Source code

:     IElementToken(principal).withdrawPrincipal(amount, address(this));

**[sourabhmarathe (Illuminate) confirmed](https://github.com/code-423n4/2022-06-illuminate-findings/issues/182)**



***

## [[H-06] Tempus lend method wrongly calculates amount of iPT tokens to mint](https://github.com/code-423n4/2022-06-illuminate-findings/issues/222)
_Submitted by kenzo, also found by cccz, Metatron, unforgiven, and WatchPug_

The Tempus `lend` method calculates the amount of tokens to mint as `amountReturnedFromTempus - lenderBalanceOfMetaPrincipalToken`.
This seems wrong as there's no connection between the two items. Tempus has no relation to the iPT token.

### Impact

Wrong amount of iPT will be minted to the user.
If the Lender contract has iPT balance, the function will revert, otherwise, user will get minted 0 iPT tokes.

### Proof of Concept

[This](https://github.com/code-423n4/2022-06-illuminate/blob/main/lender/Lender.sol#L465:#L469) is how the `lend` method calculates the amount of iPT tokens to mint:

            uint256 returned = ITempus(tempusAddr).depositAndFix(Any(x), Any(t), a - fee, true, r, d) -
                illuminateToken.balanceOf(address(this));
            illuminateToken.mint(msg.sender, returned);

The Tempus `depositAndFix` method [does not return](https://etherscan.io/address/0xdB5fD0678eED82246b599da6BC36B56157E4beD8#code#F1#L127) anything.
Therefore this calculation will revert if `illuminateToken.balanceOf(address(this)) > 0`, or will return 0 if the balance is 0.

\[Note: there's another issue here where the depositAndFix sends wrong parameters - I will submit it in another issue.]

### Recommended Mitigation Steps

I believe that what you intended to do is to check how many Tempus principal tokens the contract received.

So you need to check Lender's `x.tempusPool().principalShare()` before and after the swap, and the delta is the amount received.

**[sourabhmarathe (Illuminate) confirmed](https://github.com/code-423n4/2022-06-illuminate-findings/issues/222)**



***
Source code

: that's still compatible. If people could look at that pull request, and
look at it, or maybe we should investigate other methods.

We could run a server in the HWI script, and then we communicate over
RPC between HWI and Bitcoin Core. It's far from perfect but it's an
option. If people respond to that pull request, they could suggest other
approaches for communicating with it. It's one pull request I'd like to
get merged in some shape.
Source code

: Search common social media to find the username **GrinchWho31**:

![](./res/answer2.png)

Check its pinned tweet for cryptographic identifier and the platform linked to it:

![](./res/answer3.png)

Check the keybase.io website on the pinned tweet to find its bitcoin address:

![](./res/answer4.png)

────────────────────────────────────────

**Your objective**
Quote every entry above word for word, in the order given.

**Task answer**
Source code

:     IElementToken(principal).withdrawPrincipal(amount, address(this));

**[sourabhmarathe (Illuminate) confirmed](https://github.com/code-423n4/2022-06-illuminate-findings/issues/182)**



***

## [[H-06] Tempus lend method wrongly calculates amount of iPT tokens to mint](https://github.com/code-423n4/2022-06-illuminate-findings/issues/222)
_Submitted by kenzo, also found by cccz, Metatron, unforgiven, and WatchPug_

The Tempus `lend` method calculates the amount of tokens to mint as `amountReturnedFromTempus - lenderBalanceOfMetaPrincipalToken`.
This seems wrong as there's no connection between the two items. Tempus has no relation to the iPT token.

### Impact

Wrong amount of iPT will be minted to the user.
If the Lender contract has iPT balance, the function will revert, otherwise, user will get minted 0 iPT tokes.

### Proof of Concept

[This](https://github.com/code-423n4/2022-06-illuminate/blob/main/lender/Lender.sol#L465:#L469) is how the `lend` method calculates the amount of iPT tokens to mint:

            uint256 returned = ITempus(tempusAddr).depositAndFix(Any(x), Any(t), a - fee, true, r, d) -
                illuminateToken.balanceOf(address(this));
            illuminateToken.mint(msg.sender, returned);

The Tempus `depositAndFix` method [does not return](https://etherscan.io/address/0xdB5fD0678eED82246b599da6BC36B56157E4beD8#code#F1#L127) anything.
Therefore this calculation will revert if `illuminateToken.balanceOf(address(this)) > 0`, or will return 0 if the balance is 0.

\[Note: there's another issue here where the depositAndFix sends wrong parameters - I will submit it in another issue.]

### Recommended Mitigation Steps

I believe that what you intended to do is to check how many Tempus principal tokens the contract received.

So you need to check Lender's `x.tempusPool().principalShare()` before and after the swap, and the delta is the amount received.

**[sourabhmarathe (Illuminate) confirmed](https://github.com/code-423n4/2022-06-illuminate-findings/issues/222)**



***
Source code

: that's still compatible. If people could look at that pull request, and
look at it, or maybe we should investigate other methods.

We could run a server in the HWI script, and then we communicate over
RPC between HWI and Bitcoin Core. It's far from perfect but it's an
option. If people respond to that pull request, they could suggest other
approaches for communicating with it. It's one pull request I'd like to
get merged in some shape.
Source code

: Search common social media to find the username **GrinchWho31**:

![](./res/answer2.png)

Check its pinned tweet for cryptographic identifier and the platform linked to it:

![](./res/answer3.png)

Check the keybase.io website on the pinned tweet to find its bitcoin address:

![](./res/answer4.png)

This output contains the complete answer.